Do you really mean ZERO upset?? Teaching children, even at this age, how to process upsets is recommended for their development. Rushing in to meet their every desire instantly is not. There is a middle ground between not EVER letting him be upset and letting him cry hysterically for an hour...

I'm sorry, but that's where you lost me on this. I have a good friend with a son who sounds very similar to yours, and it was only when she realized that sometimes he would be upset with how things were (he needed to nap, she needed to tend to her older son) and taught him that even though he was upset he was safe and loved, it was only then that he started to come out of his shell with other people and tolerate new places and strangers better. Just a thought...

Reinette Thu 14-Mar-13 02:38:49

I should add, he was around two when she finally realized she couldn't cope with his constant demands and started putting some boundaries in place. It worked very well for them and the change in his self-confidence has been astonishing (he's three now).

narmada Thu 14-Mar-13 11:46:43

I'm really sorry you're having childcare problems OP - hope you find someone soon sad

Actually, Zavi, the evidence on traits like anxiety, clinginess, wariness in new surroundings, aversion to noise, or changes in routine, suggests that these are quite substantially inborn, and not caused by parenting practices.

Some children are high need, some are easygoing, adaptable puddings who thrive wherever they are. I have one of each, and there is no way I would employ someone as uninformed and judgemental as you to look after either of them.

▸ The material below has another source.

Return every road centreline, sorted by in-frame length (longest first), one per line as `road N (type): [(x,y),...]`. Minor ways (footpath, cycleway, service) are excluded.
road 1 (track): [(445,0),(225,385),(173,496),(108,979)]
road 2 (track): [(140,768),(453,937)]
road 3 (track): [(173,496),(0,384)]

OP, an experienced nanny should be able to suggest workarounds - that is his/ her job.

Re needing 'time off' in the day while a child sleeps, well, some children do not sleep in the daytime from a young age. I have had one that did, one that doesn't. It's just how they are. Naps are not universal [rolleyes]. And what about nannying for children when they are around 3 years of age and typically give up naps anyway? How do nannies cope then?!